Lo que parece claro es que ya sea en la versión light o en su expresión más radical, el toque de queda implica una severa restricción de las libertades de los ciudadanos y, como tal,  para concluir su legitimidad deberá superar el test que en esta materia hemos ido asumiendo principalmente por influencia del Tribunal de Estrasburgo: se hace necesario comprobar si las medidas tienen cobertura legal, si son idóneas para alcanzar el fin perseguido, si son necesarias en tanto que no existan otras alternativas eficaces menos gravosas y si resultan proporcionales en sentido estricto, valorando el sacrifico del bien con los intereses protegidos.

Con respecto a la primera de las cuestiones, como han puesto de manifiesto algunos de los Tribunales Superiores de Justicia Autonómicos, la cobertura legal que ofrece la legislación sanitaria es muy precaria. Como hemos señalado en otros trabajos anteriores (aquí o aquí), la legislación sanitaria ordinaria no estaba prevista para que se adoptaran limitaciones generalizadas de derechos. Pero, además, el artículo 3 de la LO 3/1986, de 14 de abril, de Medidas Especiales en Materia de Salud Pública, adolece de una evidente falta de taxatividad, ya que su habilitación para restringir derechos fundamentales es excesivamente genérica. El legislador ha perdido un maravilloso tiempo para haberlo actualizado y su intervención en este ámbito se ha limitado a modificar las leyes procesales para santificar la posibilidad de que, con autorización judicial, la autoridad sanitaria pueda adoptar medidas restrictivas generalizadas de derechos fundamentales (Ley 3/2020, de 18 de septiembre), algo cuestionable constitucionalmente. Una reforma que, por cierto, no ha logrado evitar la inseguridad a la que da lugar que, ante medidas similares, unos Tribunales Superiores de Justicia las estén autorizando y otros las rechacen. Pero, sobre todo, elude la que, para muchos, es la vía constitucionalmente adecuada para adoptar estas restricciones: el estado de alarma. Aquí, además, la cobertura legal es más clara. En concreto, el art. 11 de la LO 4/1981, de 1 de junio, de los estado de alarma, excepción y sitio, prevé entre las medidas a adoptar en un estado de alarma: “Limitar la circulación o permanencia de personas o vehículos en horas y lugares determinados, o condicionarlas al cumplimiento de ciertos requisitos”. El toque de queda encajaría perfectamente en este supuesto, siendo además patente la diferencia, que en su día ya señalamos (aquí), entre una restricción a la movilidad como ésta y lo que, a mi juicio, supuso una suspensión de esta libertad durante el confinamiento general de primavera.

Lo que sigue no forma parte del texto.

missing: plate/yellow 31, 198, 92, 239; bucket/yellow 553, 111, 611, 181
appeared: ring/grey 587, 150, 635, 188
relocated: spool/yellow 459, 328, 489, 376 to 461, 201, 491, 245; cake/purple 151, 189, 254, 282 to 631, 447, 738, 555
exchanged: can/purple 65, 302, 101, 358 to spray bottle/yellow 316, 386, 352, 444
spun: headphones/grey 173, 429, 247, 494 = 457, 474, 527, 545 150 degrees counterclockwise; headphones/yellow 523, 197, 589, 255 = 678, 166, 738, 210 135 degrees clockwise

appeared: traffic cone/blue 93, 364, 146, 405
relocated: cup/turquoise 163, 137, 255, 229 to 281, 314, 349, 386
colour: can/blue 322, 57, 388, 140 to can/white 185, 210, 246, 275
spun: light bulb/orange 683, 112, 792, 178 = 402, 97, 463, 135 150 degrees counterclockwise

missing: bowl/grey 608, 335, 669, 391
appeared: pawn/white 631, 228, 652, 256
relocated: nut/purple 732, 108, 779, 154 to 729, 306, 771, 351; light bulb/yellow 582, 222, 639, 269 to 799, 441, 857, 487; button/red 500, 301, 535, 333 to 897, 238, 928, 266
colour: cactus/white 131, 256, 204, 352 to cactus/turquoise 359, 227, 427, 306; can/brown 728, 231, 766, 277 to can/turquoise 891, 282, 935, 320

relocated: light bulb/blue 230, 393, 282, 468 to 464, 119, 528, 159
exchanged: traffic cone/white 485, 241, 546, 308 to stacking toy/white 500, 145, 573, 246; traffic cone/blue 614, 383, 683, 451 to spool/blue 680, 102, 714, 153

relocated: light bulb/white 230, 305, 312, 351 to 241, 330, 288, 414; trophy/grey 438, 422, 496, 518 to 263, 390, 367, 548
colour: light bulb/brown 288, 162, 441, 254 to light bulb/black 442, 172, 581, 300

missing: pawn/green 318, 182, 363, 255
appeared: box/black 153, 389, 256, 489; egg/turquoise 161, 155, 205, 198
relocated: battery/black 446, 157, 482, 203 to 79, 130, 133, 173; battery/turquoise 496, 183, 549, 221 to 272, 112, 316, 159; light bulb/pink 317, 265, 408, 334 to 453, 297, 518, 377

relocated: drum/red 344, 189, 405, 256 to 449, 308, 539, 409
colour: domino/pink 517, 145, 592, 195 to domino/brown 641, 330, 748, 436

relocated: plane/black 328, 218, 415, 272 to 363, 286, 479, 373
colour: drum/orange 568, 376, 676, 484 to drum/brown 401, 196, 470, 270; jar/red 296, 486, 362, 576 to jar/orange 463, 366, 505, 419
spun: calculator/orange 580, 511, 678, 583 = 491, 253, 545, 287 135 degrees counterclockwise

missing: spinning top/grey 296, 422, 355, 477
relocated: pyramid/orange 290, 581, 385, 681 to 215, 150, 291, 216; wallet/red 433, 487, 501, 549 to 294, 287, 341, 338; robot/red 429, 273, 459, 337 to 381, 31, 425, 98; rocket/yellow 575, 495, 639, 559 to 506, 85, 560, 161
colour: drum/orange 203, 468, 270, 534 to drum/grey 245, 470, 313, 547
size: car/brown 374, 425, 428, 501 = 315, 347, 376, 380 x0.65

Pero, más allá de la falta de cobertura legal, jurídicamente es preciso valorar también la idoneidad, necesidad y proporcionalidad de las medidas, según se ha adelantado. Aunque aquí el control jurídico termine por ser más bien externo, debe exigirse una adecuada motivación de las medidas restrictivas que se están adoptando. ¿Tiene sentido que familia o amigos puedan quedar a comer en casa pero no a cenar? ¿Sería proporcionado no dejar salir a pasear a las personas, convivientes o no, por la noche? ¿Es lo mismo un restaurante que una discoteca? ¿Un gran centro comercial que una pequeña tienda? La incapacidad de los poderes públicos para controlar adecuadamente la correcta ejecución de medidas “selectivas”, que incidan quirúrgicamente allí donde de verdad están los focos de riesgo, no pueden servir de justificación para restringir de forma generalizada los derechos fundamentales de las personas y las libertades económicas. Es tanto como admitir que se maten moscas a cañonazos. Va siendo hora de que nuestros representantes políticos sean capaces de consensuar las medidas sanitarias adecuadas y de actualizar el ordenamiento jurídico para darles la adecuada cobertura jurídica. Lo que exige, como ya sostuve en julio en este blog (aquí), “’desdramatizar’ la aplicación del Derecho constitucional de excepción, rodeándolo de las garantías necesarias, y sin forzar los poderes ordinarios otorgándole a las autoridades administrativas facultades exorbitantes en la restricción generalizada de derechos fundamentales”.